Directions for this task: Reproduce every one of the lines below word for word, without changing anything.

(Items drawn from a data source)
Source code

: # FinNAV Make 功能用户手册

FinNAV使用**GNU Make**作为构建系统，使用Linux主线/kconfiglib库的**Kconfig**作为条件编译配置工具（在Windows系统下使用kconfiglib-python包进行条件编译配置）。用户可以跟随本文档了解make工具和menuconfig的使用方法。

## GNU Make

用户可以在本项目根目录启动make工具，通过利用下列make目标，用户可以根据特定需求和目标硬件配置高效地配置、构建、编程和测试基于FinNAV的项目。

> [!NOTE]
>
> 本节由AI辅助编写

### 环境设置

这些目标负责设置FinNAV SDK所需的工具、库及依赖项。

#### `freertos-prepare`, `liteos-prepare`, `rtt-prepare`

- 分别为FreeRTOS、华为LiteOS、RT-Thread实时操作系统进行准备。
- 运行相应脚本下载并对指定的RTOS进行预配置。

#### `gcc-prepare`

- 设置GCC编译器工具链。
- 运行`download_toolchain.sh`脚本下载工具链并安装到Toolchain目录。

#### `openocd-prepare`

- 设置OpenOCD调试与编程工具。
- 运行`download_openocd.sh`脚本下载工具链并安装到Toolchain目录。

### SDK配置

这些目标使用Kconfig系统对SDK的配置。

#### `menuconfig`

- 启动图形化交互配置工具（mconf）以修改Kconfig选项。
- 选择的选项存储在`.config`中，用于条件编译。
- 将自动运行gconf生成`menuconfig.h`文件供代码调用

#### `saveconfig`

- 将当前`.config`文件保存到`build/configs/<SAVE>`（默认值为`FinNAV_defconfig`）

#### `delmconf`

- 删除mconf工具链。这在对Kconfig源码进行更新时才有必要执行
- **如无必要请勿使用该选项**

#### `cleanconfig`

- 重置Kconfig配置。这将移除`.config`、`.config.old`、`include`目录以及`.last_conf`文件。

Your response:
Source code

: # FinNAV Make 功能用户手册

FinNAV使用**GNU Make**作为构建系统，使用Linux主线/kconfiglib库的**Kconfig**作为条件编译配置工具（在Windows系统下使用kconfiglib-python包进行条件编译配置）。用户可以跟随本文档了解make工具和menuconfig的使用方法。

## GNU Make

用户可以在本项目根目录启动make工具，通过利用下列make目标，用户可以根据特定需求和目标硬件配置高效地配置、构建、编程和测试基于FinNAV的项目。

> [!NOTE]
>
> 本节由AI辅助编写

### 环境设置

这些目标负责设置FinNAV SDK所需的工具、库及依赖项。

#### `freertos-prepare`, `liteos-prepare`, `rtt-prepare`

- 分别为FreeRTOS、华为LiteOS、RT-Thread实时操作系统进行准备。
- 运行相应脚本下载并对指定的RTOS进行预配置。

#### `gcc-prepare`

- 设置GCC编译器工具链。
- 运行`download_toolchain.sh`脚本下载工具链并安装到Toolchain目录。

#### `openocd-prepare`

- 设置OpenOCD调试与编程工具。
- 运行`download_openocd.sh`脚本下载工具链并安装到Toolchain目录。

### SDK配置

这些目标使用Kconfig系统对SDK的配置。

#### `menuconfig`

- 启动图形化交互配置工具（mconf）以修改Kconfig选项。
- 选择的选项存储在`.config`中，用于条件编译。
- 将自动运行gconf生成`menuconfig.h`文件供代码调用

#### `saveconfig`

- 将当前`.config`文件保存到`build/configs/<SAVE>`（默认值为`FinNAV_defconfig`）

#### `delmconf`

- 删除mconf工具链。这在对Kconfig源码进行更新时才有必要执行
- **如无必要请勿使用该选项**

#### `cleanconfig`

- 重置Kconfig配置。这将移除`.config`、`.config.old`、`include`目录以及`.last_conf`文件。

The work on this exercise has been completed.